En 1933, después de leer el feroz epigrama que le había dedicado Ósip Mandelstam (1891-1938), Stalin, ya rozando la cumbre de su poder absoluto, ordenó a la NKVD “conservar, pero aislar” al poeta. Mandelstam fue inmediatamente arrestado, lo que provocó que numerosos poetas e intelectuales (Bujarin, entre otros) escribieran al dictador (el “Bonaparte soviético”, como le llamó Trotski) cartas de protesta y súplica. Stalin, falso magnánimo, les hizo creer que quizás, algún día, podría “revisar el caso”, pero nunca llegó a hacerlo, y Mandelstam pasó sus últimos años en distintos campos (no en los más crueles, quizás porque a algunos funcionarios les gustaba su poesía), para acabar muriendo de frío y hambre cerca de Vladivostok en 1938, donde fue enterrado en una fosa común.

Exonerado parcialmente de los cargos de “actividades revolucionarias” por Jruschov en 1956, su total rehabilitación no llegó hasta 1987, con Gorbachov. Su esposa, Nadiezhda Mandelstam, una magnífica escritora (sus memorias Contra toda esperanza, publicadas en 1984 por Alianza, están ahora en Acantilado), tuvo que aprenderse de memoria muchos de los poemas que su marido compuso en el exilio, lo que ha permitido que lleguen hasta nosotros. Alianza ha publicado recientemente una Antología poética (edición de Jesús García Gabaldón), en la que se incluyen, además de los estremecedores Cuadernos de Voronezh, el célebre epigrama (un par de versos: “sus gordos dedos son sebosos gusanos / y sus seguras palabras, pesadas pesas”) y, para compensar, una Oda a Stalin escrita claramente para hacerse perdonar.
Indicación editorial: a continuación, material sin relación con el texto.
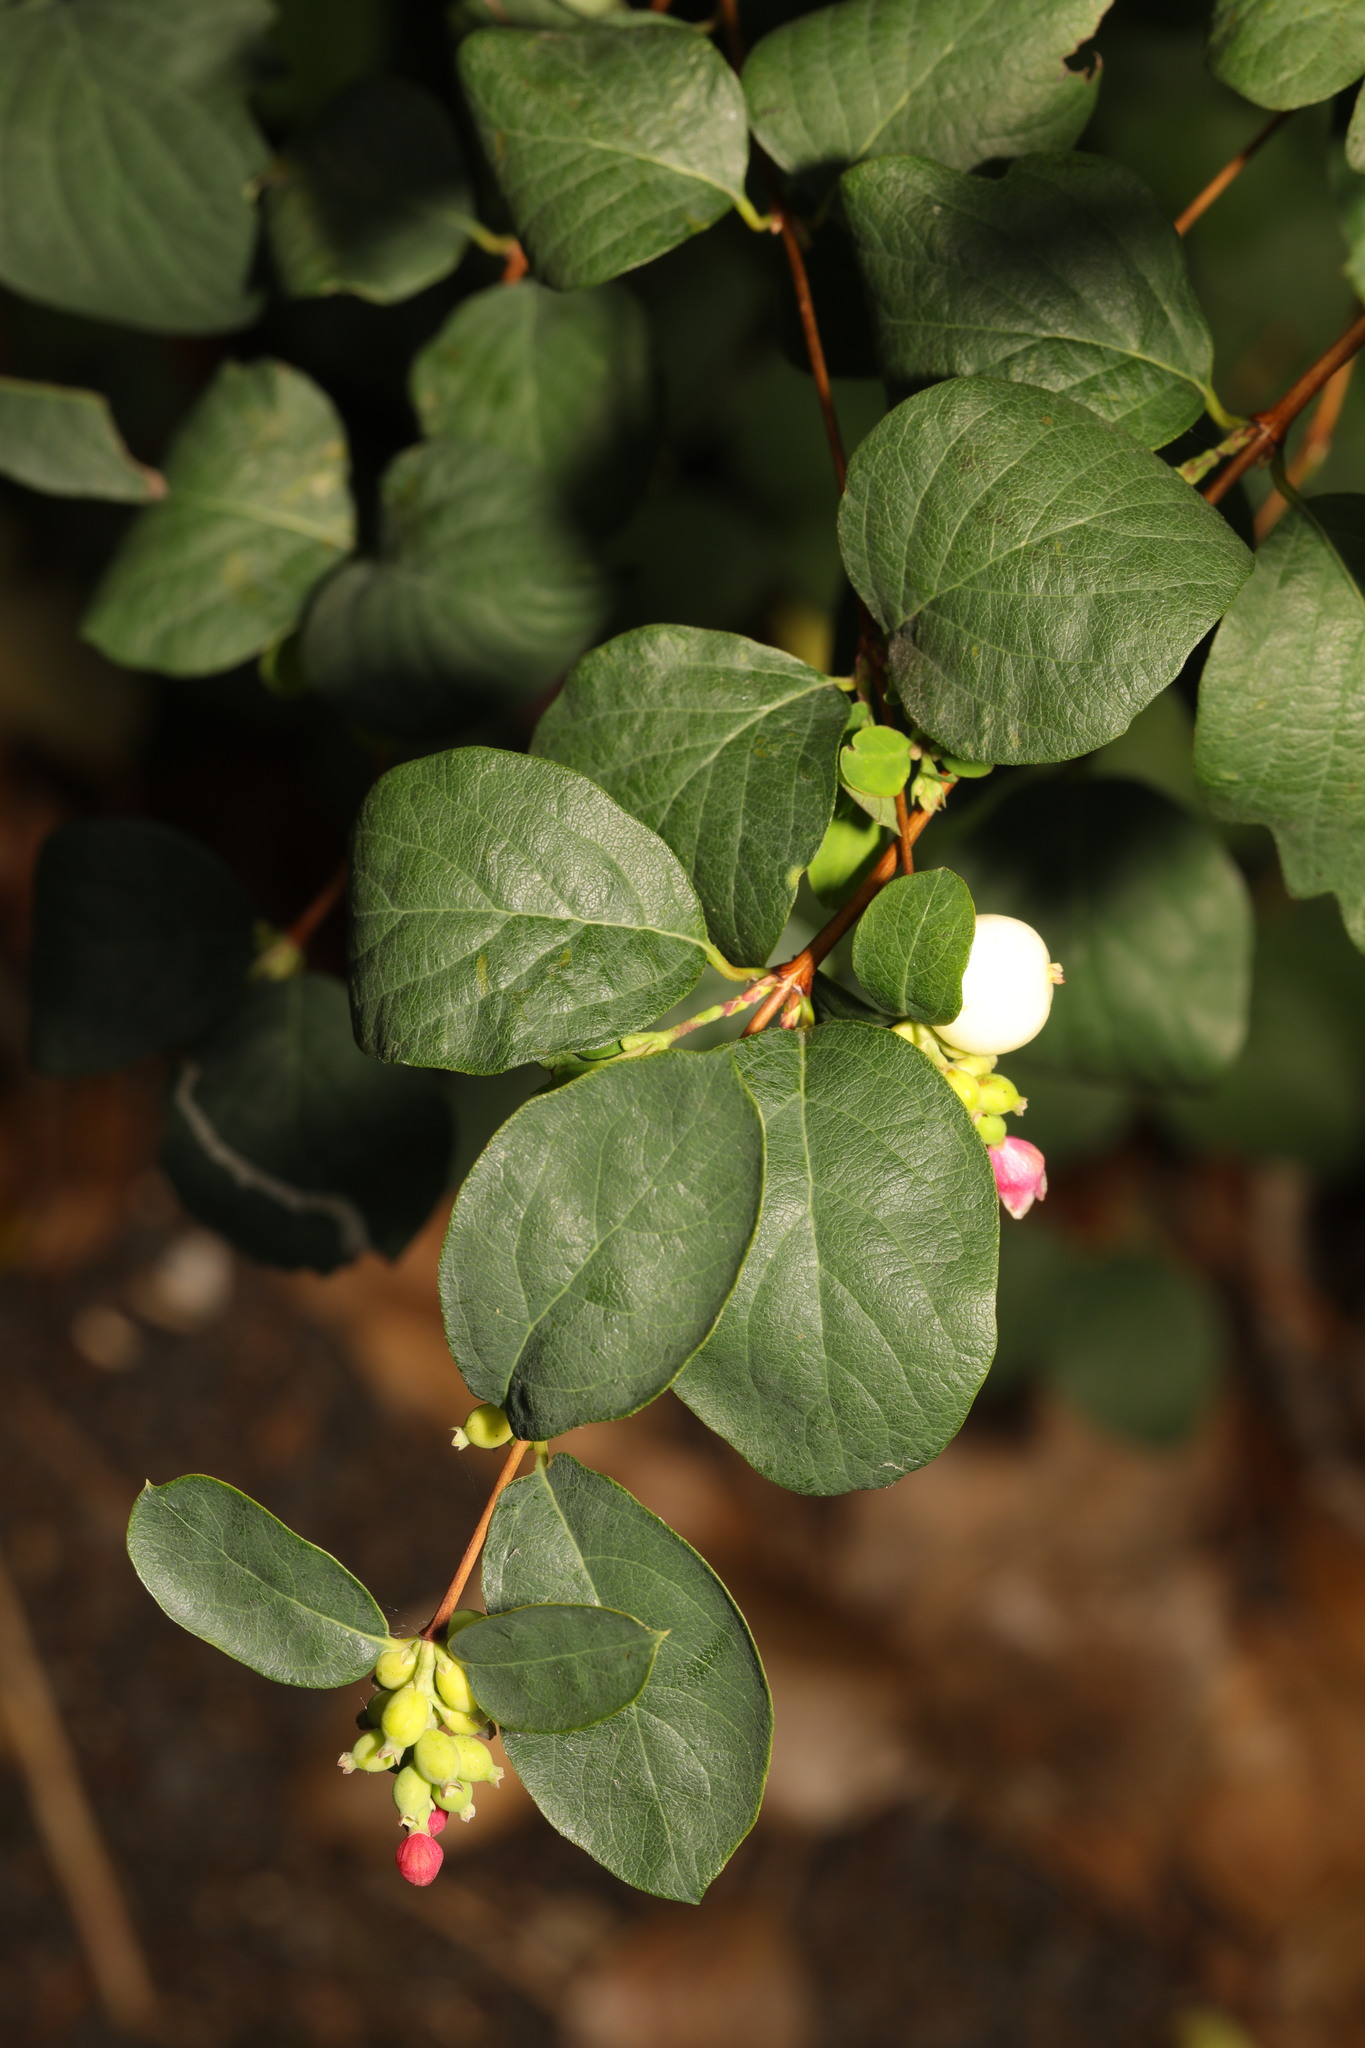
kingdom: Plantae
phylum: Tracheophyta
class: Magnoliopsida
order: Dipsacales
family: Caprifoliaceae
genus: Symphoricarpos
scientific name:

Nórdica también ha publicado Mandelstam, un librito de recuerdos y reminiscencias de Anna Ajmátova, que incluye poemas de ambos. A los interesados en el epigrama y la oda, les gustará el artículo ‘Ósip Mandelstam y la oda a Stalin’, del maestro J. M. Coetzee, incluido en su recopilación Contra la censura, subtitulado oportunamente Ensayos sobre la pasión por silenciar (DeBolsillo). Por último, Varlam Shalámov (1907-1982), otra víctima de los campos, ofrece una perspectiva estremecedora del poeta en ‘Sherry-Brandy’, incluido en el primer volumen de sus Relatos de Kolimá (edición completa en Minúscula).